Initially the case in question was ruled on by a judge who denied the police’s request to compel the accused to unlock his phone. They stated that forcing him to reveal potentially incriminating evidence on the phone would be tantamount to forcing him to testify against himself, which would be in breach of his fifth amendment rights.

However when the police took the case up with the Florida Court of Appeals, it received an entirely different verdict. Concluding that the passcode itself was not related to the potentially incriminating evidence that may or may not be on the device, the court was willing to allow the police to compel the defendant to reveal the code.

Taking into consideration that the state has been issued a warrant to search the phone and that the police are fairly certain that incriminating evidence exists on the device, the court ruled that the authorities should be allowed to compel its unlocking.

If the authorities had not had probably cause to believe there was relevant evidence on the device, presiding Judge Anthony Black said that he would not have overturned the original ruling.

“Although the State need not have “perfect knowledge” of the requested evidence, it “must know, and not merely infer,” that the evidence exists, is under the control of defendant, and is authentic,” he said in the ruling (via Engadget).

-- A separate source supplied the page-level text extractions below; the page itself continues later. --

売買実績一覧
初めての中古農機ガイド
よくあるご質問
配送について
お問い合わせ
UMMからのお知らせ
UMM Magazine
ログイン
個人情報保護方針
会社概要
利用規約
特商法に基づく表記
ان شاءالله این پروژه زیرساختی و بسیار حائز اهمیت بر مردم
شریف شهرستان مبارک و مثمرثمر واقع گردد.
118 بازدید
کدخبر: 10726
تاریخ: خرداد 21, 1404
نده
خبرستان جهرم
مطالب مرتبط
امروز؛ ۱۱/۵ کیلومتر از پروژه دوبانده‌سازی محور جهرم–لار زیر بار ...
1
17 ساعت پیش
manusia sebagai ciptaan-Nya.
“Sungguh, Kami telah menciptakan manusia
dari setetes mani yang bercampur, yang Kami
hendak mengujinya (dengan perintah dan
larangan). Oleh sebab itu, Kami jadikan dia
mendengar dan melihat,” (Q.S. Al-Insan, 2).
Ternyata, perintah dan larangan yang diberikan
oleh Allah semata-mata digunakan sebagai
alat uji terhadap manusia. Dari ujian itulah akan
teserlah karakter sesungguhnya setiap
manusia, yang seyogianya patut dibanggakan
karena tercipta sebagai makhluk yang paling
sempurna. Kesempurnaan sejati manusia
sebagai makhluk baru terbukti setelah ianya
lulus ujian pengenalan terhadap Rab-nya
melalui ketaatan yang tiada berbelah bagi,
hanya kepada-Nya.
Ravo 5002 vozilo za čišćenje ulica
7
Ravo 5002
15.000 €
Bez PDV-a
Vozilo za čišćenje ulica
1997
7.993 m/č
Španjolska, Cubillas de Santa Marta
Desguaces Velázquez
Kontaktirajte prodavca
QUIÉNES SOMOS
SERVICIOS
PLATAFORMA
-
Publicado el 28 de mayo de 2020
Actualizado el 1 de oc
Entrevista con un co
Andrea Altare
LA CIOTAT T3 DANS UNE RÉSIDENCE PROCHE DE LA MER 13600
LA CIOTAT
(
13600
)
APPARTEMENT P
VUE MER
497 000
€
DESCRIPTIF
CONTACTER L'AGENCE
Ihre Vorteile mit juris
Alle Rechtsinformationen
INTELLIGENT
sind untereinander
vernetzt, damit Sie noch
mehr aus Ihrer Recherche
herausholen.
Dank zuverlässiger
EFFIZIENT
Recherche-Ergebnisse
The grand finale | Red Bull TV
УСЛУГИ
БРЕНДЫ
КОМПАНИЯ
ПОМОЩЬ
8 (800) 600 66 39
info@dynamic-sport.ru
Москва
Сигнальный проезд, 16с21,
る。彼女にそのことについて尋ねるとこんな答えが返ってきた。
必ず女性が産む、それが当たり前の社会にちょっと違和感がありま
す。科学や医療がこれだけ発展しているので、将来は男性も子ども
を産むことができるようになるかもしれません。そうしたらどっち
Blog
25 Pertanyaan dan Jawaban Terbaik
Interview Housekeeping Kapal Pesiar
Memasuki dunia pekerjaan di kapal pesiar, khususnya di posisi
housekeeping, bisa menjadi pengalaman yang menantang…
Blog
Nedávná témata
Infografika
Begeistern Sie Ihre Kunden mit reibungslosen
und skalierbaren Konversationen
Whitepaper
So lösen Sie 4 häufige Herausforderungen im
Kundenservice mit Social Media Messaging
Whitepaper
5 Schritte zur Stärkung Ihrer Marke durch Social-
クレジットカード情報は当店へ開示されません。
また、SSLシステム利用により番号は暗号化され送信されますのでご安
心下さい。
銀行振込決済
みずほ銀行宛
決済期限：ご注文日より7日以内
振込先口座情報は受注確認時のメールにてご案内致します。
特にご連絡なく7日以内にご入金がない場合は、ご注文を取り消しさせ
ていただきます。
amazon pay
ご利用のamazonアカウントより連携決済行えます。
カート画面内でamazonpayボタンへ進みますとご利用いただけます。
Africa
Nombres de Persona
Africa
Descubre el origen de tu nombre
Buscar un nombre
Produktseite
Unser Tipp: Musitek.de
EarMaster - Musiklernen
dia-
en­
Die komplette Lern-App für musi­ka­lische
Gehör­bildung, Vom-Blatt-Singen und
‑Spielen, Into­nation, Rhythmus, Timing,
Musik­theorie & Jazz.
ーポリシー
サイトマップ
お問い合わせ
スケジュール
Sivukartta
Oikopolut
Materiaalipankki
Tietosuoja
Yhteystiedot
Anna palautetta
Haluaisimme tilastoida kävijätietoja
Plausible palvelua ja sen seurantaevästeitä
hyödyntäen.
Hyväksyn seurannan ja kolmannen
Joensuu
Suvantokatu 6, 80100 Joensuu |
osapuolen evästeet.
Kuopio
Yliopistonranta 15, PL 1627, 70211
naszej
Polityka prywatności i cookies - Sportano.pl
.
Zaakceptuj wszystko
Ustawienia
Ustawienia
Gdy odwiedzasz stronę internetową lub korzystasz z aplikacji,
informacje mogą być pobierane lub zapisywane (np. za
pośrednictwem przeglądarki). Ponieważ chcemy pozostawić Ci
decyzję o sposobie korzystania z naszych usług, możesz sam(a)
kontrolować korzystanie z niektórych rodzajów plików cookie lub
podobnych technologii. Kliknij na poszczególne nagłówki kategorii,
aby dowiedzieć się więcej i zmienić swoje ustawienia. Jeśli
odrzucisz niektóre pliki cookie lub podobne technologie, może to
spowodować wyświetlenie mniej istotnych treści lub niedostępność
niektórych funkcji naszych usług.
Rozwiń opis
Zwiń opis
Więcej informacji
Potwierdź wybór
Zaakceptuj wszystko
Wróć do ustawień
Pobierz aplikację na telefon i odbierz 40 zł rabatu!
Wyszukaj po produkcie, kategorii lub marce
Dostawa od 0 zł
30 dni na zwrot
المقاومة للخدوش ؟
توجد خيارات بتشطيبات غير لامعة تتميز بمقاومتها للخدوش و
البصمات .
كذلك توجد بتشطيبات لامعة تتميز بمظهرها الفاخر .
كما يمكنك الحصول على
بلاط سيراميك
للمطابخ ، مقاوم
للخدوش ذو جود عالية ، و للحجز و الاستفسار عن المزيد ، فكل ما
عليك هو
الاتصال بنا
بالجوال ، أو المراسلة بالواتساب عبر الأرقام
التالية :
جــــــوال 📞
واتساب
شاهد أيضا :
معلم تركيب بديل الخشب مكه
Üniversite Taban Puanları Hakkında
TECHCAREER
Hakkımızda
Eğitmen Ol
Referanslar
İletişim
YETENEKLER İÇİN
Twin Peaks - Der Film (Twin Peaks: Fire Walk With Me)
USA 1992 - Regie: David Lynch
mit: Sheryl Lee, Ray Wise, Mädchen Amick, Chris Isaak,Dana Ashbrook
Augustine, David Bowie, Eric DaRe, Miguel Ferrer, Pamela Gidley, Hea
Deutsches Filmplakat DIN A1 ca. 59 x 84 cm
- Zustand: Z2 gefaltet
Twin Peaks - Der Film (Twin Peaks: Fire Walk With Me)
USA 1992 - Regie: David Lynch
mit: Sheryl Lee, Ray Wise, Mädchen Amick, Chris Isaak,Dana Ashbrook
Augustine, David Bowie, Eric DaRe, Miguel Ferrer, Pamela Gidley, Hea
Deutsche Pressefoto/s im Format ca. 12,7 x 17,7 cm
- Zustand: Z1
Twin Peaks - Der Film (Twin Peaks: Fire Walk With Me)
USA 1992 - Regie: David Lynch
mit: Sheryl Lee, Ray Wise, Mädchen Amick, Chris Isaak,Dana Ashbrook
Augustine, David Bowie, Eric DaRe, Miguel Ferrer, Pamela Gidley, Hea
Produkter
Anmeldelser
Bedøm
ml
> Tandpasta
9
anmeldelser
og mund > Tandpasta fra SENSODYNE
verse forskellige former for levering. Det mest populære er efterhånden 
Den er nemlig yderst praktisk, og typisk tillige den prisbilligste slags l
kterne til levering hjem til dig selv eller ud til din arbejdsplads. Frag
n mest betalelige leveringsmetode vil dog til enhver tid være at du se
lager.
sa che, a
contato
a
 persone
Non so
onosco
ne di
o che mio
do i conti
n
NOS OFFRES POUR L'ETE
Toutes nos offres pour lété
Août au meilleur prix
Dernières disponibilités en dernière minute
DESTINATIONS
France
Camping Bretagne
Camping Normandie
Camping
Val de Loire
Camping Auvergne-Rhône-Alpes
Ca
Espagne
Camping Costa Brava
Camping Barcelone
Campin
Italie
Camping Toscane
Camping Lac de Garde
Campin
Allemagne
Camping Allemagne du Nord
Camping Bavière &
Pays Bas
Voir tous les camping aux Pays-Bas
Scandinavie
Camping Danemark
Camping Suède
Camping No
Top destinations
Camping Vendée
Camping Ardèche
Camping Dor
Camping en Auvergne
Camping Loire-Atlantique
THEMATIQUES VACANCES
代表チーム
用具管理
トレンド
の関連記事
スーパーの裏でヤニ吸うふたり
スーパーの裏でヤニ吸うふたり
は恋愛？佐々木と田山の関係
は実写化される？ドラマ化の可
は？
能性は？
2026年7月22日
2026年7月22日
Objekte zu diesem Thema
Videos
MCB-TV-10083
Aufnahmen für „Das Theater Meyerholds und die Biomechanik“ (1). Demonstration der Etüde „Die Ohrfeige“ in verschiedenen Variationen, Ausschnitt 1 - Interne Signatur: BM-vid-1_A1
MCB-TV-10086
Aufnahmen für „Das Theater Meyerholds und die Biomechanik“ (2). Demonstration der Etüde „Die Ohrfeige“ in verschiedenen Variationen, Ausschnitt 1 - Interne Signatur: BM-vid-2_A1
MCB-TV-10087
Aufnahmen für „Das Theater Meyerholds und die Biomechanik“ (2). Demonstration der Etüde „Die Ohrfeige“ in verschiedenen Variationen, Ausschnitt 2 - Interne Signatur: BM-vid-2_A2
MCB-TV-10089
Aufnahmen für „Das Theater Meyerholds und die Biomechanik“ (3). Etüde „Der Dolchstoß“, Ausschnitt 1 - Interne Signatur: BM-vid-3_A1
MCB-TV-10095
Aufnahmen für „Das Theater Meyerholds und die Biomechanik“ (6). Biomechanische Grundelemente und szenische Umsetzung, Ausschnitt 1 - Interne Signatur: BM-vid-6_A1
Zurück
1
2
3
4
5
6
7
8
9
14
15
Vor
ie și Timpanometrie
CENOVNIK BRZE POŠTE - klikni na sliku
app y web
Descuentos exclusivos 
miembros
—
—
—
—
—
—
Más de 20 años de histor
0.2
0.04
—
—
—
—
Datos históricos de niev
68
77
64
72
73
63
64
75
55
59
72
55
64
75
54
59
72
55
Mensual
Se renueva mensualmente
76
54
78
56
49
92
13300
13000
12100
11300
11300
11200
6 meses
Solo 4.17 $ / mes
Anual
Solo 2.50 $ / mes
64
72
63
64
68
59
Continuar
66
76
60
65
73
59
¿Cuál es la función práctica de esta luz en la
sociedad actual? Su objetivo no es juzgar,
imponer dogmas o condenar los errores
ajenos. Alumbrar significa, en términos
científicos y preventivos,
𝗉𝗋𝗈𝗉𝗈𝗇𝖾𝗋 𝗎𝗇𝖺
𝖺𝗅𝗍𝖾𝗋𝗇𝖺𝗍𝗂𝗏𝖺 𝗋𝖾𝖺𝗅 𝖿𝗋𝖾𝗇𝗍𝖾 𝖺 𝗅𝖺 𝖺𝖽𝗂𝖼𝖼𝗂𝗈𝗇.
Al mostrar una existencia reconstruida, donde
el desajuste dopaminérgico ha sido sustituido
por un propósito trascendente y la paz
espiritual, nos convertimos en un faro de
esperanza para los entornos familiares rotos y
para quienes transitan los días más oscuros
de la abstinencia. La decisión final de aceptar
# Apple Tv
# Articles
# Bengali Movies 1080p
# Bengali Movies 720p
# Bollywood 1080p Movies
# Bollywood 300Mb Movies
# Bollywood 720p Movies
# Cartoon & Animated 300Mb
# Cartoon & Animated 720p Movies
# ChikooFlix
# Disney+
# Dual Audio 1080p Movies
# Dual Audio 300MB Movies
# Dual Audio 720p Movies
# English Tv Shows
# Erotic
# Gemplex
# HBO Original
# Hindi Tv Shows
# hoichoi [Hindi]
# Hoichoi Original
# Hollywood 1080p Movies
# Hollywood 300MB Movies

There have been a number of high profile cases in recent years related to unlocking of devices, most commonly smartphones, as part of criminal investigations. Apple was famously asked by the FBI to break security on an iPhone the FBI believed could contain information useful to a terrorism investigation, and in 2014 a Virginia Beach, Virginia court ruled that fingerprint unlocks could be forced by police, but not the handing over of passcodes.

The difficulty of course lies in the fact that although traditionally, physical evidence and access materials — like keys to safes or storehouses — can be compelled from the accused, their minds cannot be. So traditionally it would not be legal to demand the combination to a safe that was not written down. While arguing that passcodes are more like combinations, in this case the judging panel ruled that as technology changes, the original analogy used has much less bearing, and in this instance, none at all.